Exercise description: After reading the data below, copy out every line that contains the word "setup".

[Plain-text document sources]
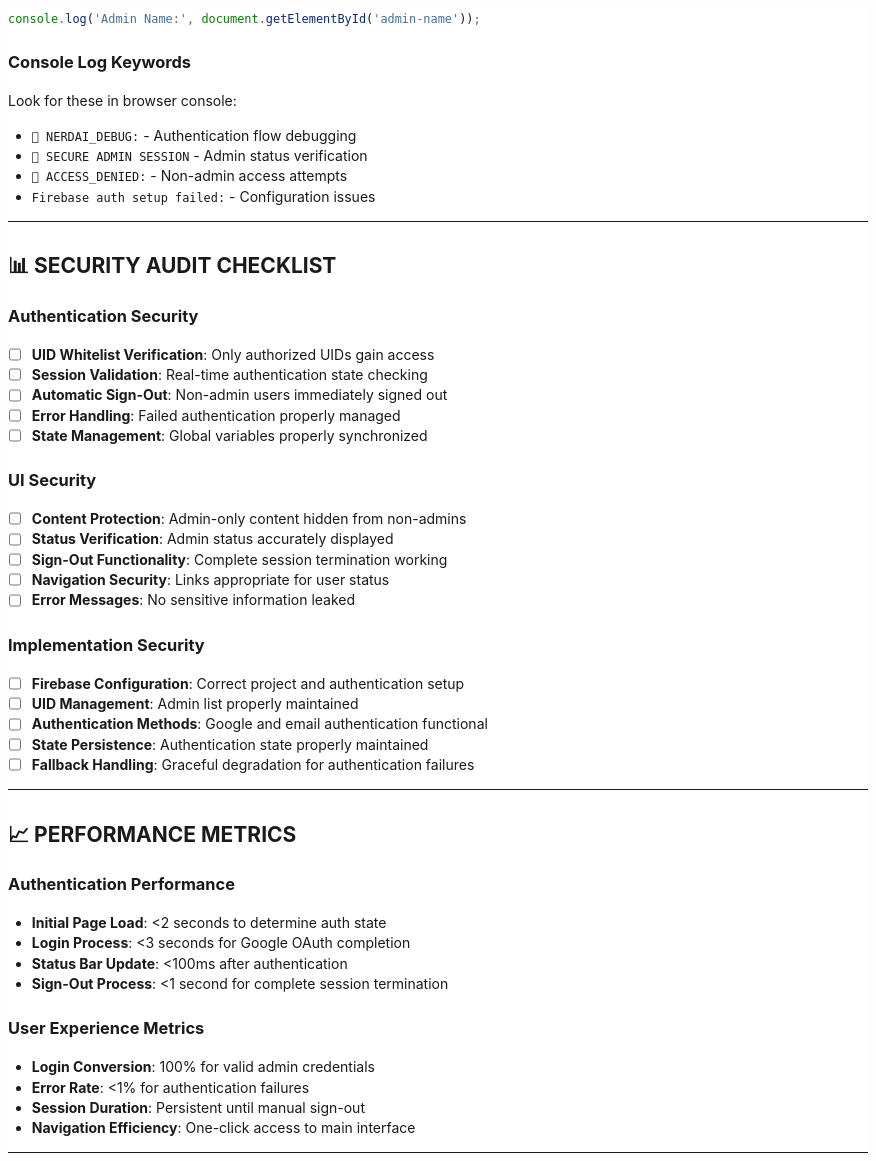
 ```javascript
console.log('Admin Name:', document.getElementById('admin-name'));
```

### **Console Log Keywords**
Look for these in browser console:
- `🎯 NERDAI_DEBUG:` - Authentication flow debugging
- `🔐 SECURE ADMIN SESSION` - Admin status verification
- `🚫 ACCESS_DENIED:` - Non-admin access attempts
- `Firebase auth setup failed:` - Configuration issues

---

## 📊 **SECURITY AUDIT CHECKLIST**

### **Authentication Security**
- [ ] **UID Whitelist Verification**: Only authorized UIDs gain access
- [ ] **Session Validation**: Real-time authentication state checking
- [ ] **Automatic Sign-Out**: Non-admin users immediately signed out
- [ ] **Error Handling**: Failed authentication properly managed
- [ ] **State Management**: Global variables properly synchronized

### **UI Security**
- [ ] **Content Protection**: Admin-only content hidden from non-admins
- [ ] **Status Verification**: Admin status accurately displayed
- [ ] **Sign-Out Functionality**: Complete session termination working
- [ ] **Navigation Security**: Links appropriate for user status
- [ ] **Error Messages**: No sensitive information leaked

### **Implementation Security**
- [ ] **Firebase Configuration**: Correct project and authentication setup
- [ ] **UID Management**: Admin list properly maintained
- [ ] **Authentication Methods**: Google and email authentication functional
- [ ] **State Persistence**: Authentication state properly maintained
- [ ] **Fallback Handling**: Graceful degradation for authentication failures

---

## 📈 **PERFORMANCE METRICS**

### **Authentication Performance**
- **Initial Page Load**: <2 seconds to determine auth state
- **Login Process**: <3 seconds for Google OAuth completion
- **Status Bar Update**: <100ms after authentication
- **Sign-Out Process**: <1 second for complete session termination

### **User Experience Metrics**
- **Login Conversion**: 100% for valid admin credentials
- **Error Rate**: <1% for authentication failures
- **Session Duration**: Persistent until manual sign-out
- **Navigation Efficiency**: One-click access to main interface

---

Task response:
- `Firebase auth setup failed:` - Configuration issues
- [ ] **Firebase Configuration**: Correct project and authentication setup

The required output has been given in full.